The serum is clear, lightweight, and absorbs completely. Better than anything I’ve ever used, proving the virtue of the alcohol base both as a transport system and because it doesn’t mess with my sunblock and makeup. Again, my skin stayed clear and balanced, thanks to a stellar combination of nutrients that was formulated, it seems, with an equal emphasis on detoxification and regeneration.
The second ingredient (after water) is perfluorodecalin. Described by another skincare company as liquid oxygen, Perfluorodecalin dissolves and delivers O2, thereby revitalizing tired skin and assaulted cells. It also speeds up cellular metabolism and improves skin’s barrier function, helping it maintain a nice moisture balance.
Antioxidant gluconolactone detoxifies skin by chelating metals and scavenging free radicals.
Palmitoyl tripeptide-8 helps suppress the inflammatory response and, thus, reduces redness and facial vasodilation (like I said!), and it hydrates the skin.

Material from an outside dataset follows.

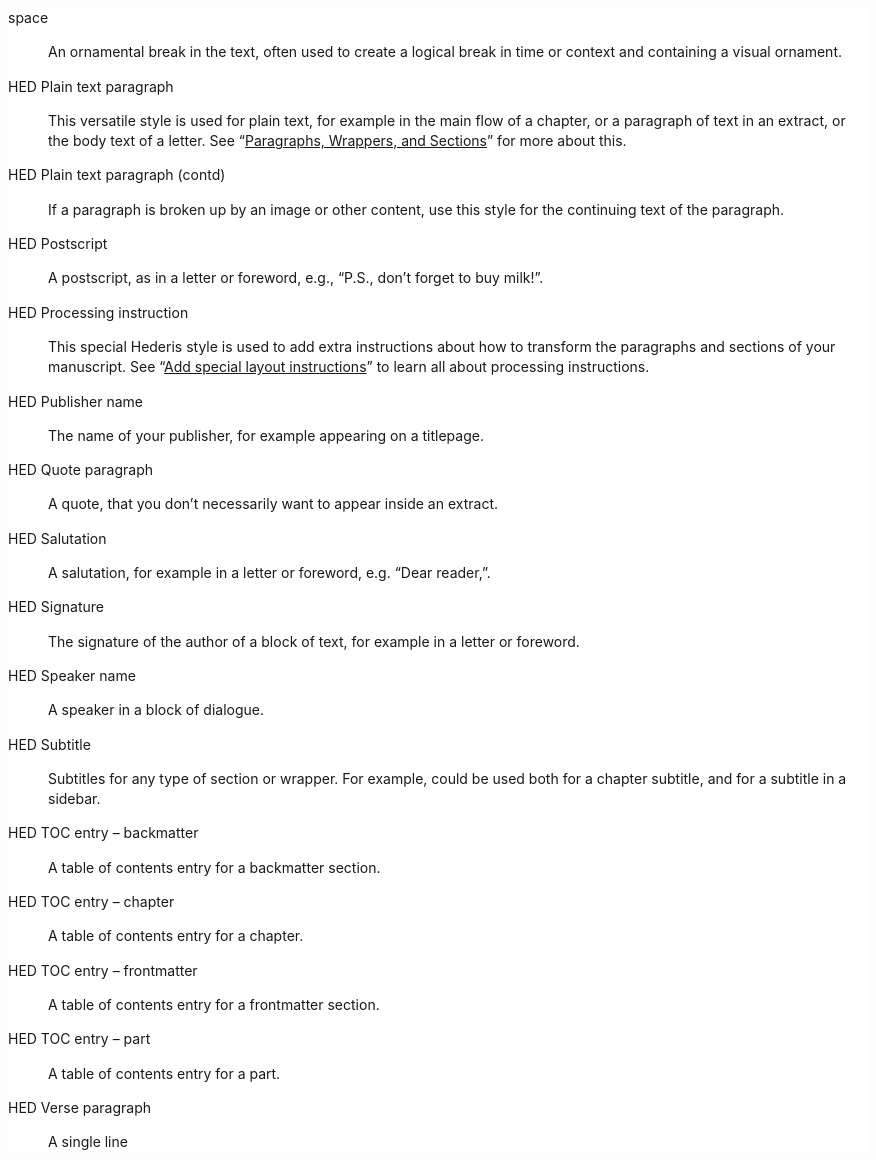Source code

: space</dt><dd class="hblkdefinition" data-hederis-type="hblkdefinition" id="lilh0puFji"><p class="hblkdefinition" data-hederis-type="hblkdefinitionp" id="pqXkM1A7m">An ornamental break in the text, often used to create a logical break in time or context and containing a visual ornament.</p></dd><dt data-hederis-type="hblkdefterm" class="hblkdefterm" id="pLWQwefSU">HED Plain text paragraph</dt><dd class="hblkdefinition" data-hederis-type="hblkdefinition" id="liahHR8HnK"><p class="hblkdefinition" data-hederis-type="hblkdefinitionp" id="pU2OF0tR0">This versatile style is used for plain text, for example in the main flow of a chapter, or a paragraph of text in an extract, or the body text of a letter. See &#8220;<a href="{% post_url 2020-07-29-11-ParagraphsWrappersSectionsandInlines %}" data-hederis-type="hspana" id="plCWj5HgH"><span class="Hyperlink" data-hederis-type="hspnspan" id="p162oVPQo">Paragraphs, Wrappers, and Sections</span></a>&#8221; for more about this.</p></dd><dt data-hederis-type="hblkdefterm" class="hblkdefterm" id="peb7AYMjZ">HED Plain text paragraph (contd)</dt><dd class="hblkdefinition" data-hederis-type="hblkdefinition" id="liLa8Xv9TZ"><p class="hblkdefinition" data-hederis-type="hblkdefinitionp" id="pfxJba0jE">If a paragraph is broken up by an image or other content, use this style for the continuing text of the paragraph.</p></dd><dt data-hederis-type="hblkdefterm" class="hblkdefterm" id="pFcYAbR4m">HED Postscript</dt><dd class="hblkdefinition" data-hederis-type="hblkdefinition" id="liFDC4vnUO"><p class="hblkdefinition" data-hederis-type="hblkdefinitionp" id="pbRIpqwc6">A postscript, as in a letter or foreword, e.g., &#8220;P.S., don&#8217;t forget to buy milk!&#8221;.</p></dd><dt data-hederis-type="hblkdefterm" class="hblkdefterm" id="pr7aJdVus">HED Processing instruction</dt><dd class="hblkdefinition" data-hederis-type="hblkdefinition" id="liCZxctgPw"><p class="hblkdefinition" data-hederis-type="hblkdefinitionp" id="p5GOIwt4j">This special Hederis style is used to add extra instructions about how to transform the paragraphs and sections of your manuscript. See &#8220;<a href="{% post_url 2020-07-29-36-Addspeciallayoutinstructions %}" data-hederis-type="hspana" id="prrA5dPrR"><span class="Hyperlink" data-hederis-type="hspnspan" id="pXpcWpmwX">Add special layout instructions</span></a>&#8221; to learn all about processing instructions.</p></dd><dt data-hederis-type="hblkdefterm" class="hblkdefterm" id="pVrM2XxoM">HED Publisher name</dt><dd class="hblkdefinition" data-hederis-type="hblkdefinition" id="li0Wq3XmXX"><p class="hblkdefinition" data-hederis-type="hblkdefinitionp" id="pdQkMlVI1">The name of your publisher, for example appearing on a titlepage.</p></dd><dt data-hederis-type="hblkdefterm" class="hblkdefterm" id="p5aeW13AK">HED Quote paragraph</dt><dd class="hblkdefinition" data-hederis-type="hblkdefinition" id="liFNdfUa7A"><p class="hblkdefinition" data-hederis-type="hblkdefinitionp" id="pVEgnYOnS">A quote, that you don&#8217;t necessarily want to appear inside an extract.</p></dd><dt data-hederis-type="hblkdefterm" class="hblkdefterm" id="p1KG7B3g1">HED Salutation</dt><dd class="hblkdefinition" data-hederis-type="hblkdefinition" id="liAyo51zck"><p class="hblkdefinition" data-hederis-type="hblkdefinitionp" id="puc0pPfpM">A salutation, for example in a letter or foreword, e.g. &#8220;Dear reader,&#8221;.</p></dd><dt data-hederis-type="hblkdefterm" class="hblkdefterm" id="pqVaa1kAl">HED Signature</dt><dd class="hblkdefinition" data-hederis-type="hblkdefinition" id="liFa4OFxJm"><p class="hblkdefinition" data-hederis-type="hblkdefinitionp" id="pbQcyMnlB">The signature of the author of a block of text, for example in a letter or foreword.</p></dd><dt data-hederis-type="hblkdefterm" class="hblkdefterm" id="pTDhQmMr5">HED Speaker name</dt><dd class="hblkdefinition" data-hederis-type="hblkdefinition" id="liALiqAmcv"><p class="hblkdefinition" data-hederis-type="hblkdefinitionp" id="pieENr57y">A speaker in a block of dialogue.</p></dd><dt data-hederis-type="hblkdefterm" class="hblkdefterm" id="pay9LzWRr">HED Subtitle</dt><dd class="hblkdefinition" data-hederis-type="hblkdefinition" id="lidjlQEJ83"><p class="hblkdefinition" data-hederis-type="hblkdefinitionp" id="pBGmbADEo">Subtitles for any type of section or wrapper. For example, could be used both for a chapter subtitle, and for a subtitle in a sidebar.</p></dd><dt data-hederis-type="hblkdefterm" class="hblkdefterm" id="pGkAXfSqO">HED TOC entry &#8211; backmatter</dt><dd class="hblkdefinition" data-hederis-type="hblkdefinition" id="liCWCrcZtp"><p class="hblkdefinition" data-hederis-type="hblkdefinitionp" id="pWgUQbfxa">A table of contents entry for a backmatter section.</p></dd><dt data-hederis-type="hblkdefterm" class="hblkdefterm" id="pc0EEWogT">HED TOC entry &#8211; chapter</dt><dd class="hblkdefinition" data-hederis-type="hblkdefinition" id="lirTRHb6LR"><p class="hblkdefinition" data-hederis-type="hblkdefinitionp" id="p63SzEKcs">A table of contents entry for a chapter.</p></dd><dt data-hederis-type="hblkdefterm" class="hblkdefterm" id="p0yN0OBkF">HED TOC entry &#8211; frontmatter</dt><dd class="hblkdefinition" data-hederis-type="hblkdefinition" id="lizBk5VcLG"><p class="hblkdefinition" data-hederis-type="hblkdefinitionp" id="pOd27rdZ9">A table of contents entry for a frontmatter section.</p></dd><dt data-hederis-type="hblkdefterm" class="hblkdefterm" id="ptNTUSvu8">HED TOC entry &#8211; part</dt><dd class="hblkdefinition" data-hederis-type="hblkdefinition" id="liH1kk6ddl"><p class="hblkdefinition" data-hederis-type="hblkdefinitionp" id="pA7WTymsi">A table of contents entry for a part.</p></dd><dt data-hederis-type="hblkdefterm" class="hblkdefterm" id="pho3t0803">HED Verse paragraph</dt><dd class="hblkdefinition" data-hederis-type="hblkdefinition" id="linMLLlZHN"><p class="hblkdefinition" data-hederis-type="hblkdefinitionp" id="pTLQvt160">A single line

Remedy also has L-gluthionone, a powerful antioxidant that’s fantastic for both the liver and skin. In terms of utility, gluthianone is Swiss Army: it repairs DNA, transports amino acids, metabolizes toxins and carcinogens, and synthesizes protein, all while preventing the flu virus from colonizing in your mouth and throat. Low levels of gluthianone are associated with aging, as well as age-related ailments, such as macular degeneration and neurodegenerative diseases.
Remedy is also filled with botanicals, including siegesbeckia orientalis, chaparral, and Asiaticoside. Siegesbeckia Orientalis has been used for centuries in Southeast Asia to treat damaged tissues, which it repairs by restoring the collagen matrix and stimulating collagen production (even Stri-Victen’s onto its powers).
Chaparral extract, like gluconolactone, also relieves skin of heavy metals, and has strong antioxidant properties. It’s rich in lignans, which rejuvenate skin in part because they behave like estrogens. Chaparral is also used to treat eczema and psoriasis.
Asiaticoside has been demonstrated to accelerate wound healing and promotes collagen formation. And Remedynourishes skin with vitamin-rich (B, C and E) bilberry fruit extract and green tea polyphenol Epigallocatechin gallate.
I love how Elena Rubin’s Remedy has kept my skin so happy and healthy (balanced is the word I keep coming back to) and I cannot overstate how well it absorbs, especially for such a powerful rescue potion. I highly recommend it for exhausted, abused and generally beleaguered skin. Pending a better brew (and maybe some more organic ingredients — I’m just a stickler that way), I could call it a daily healthy habit!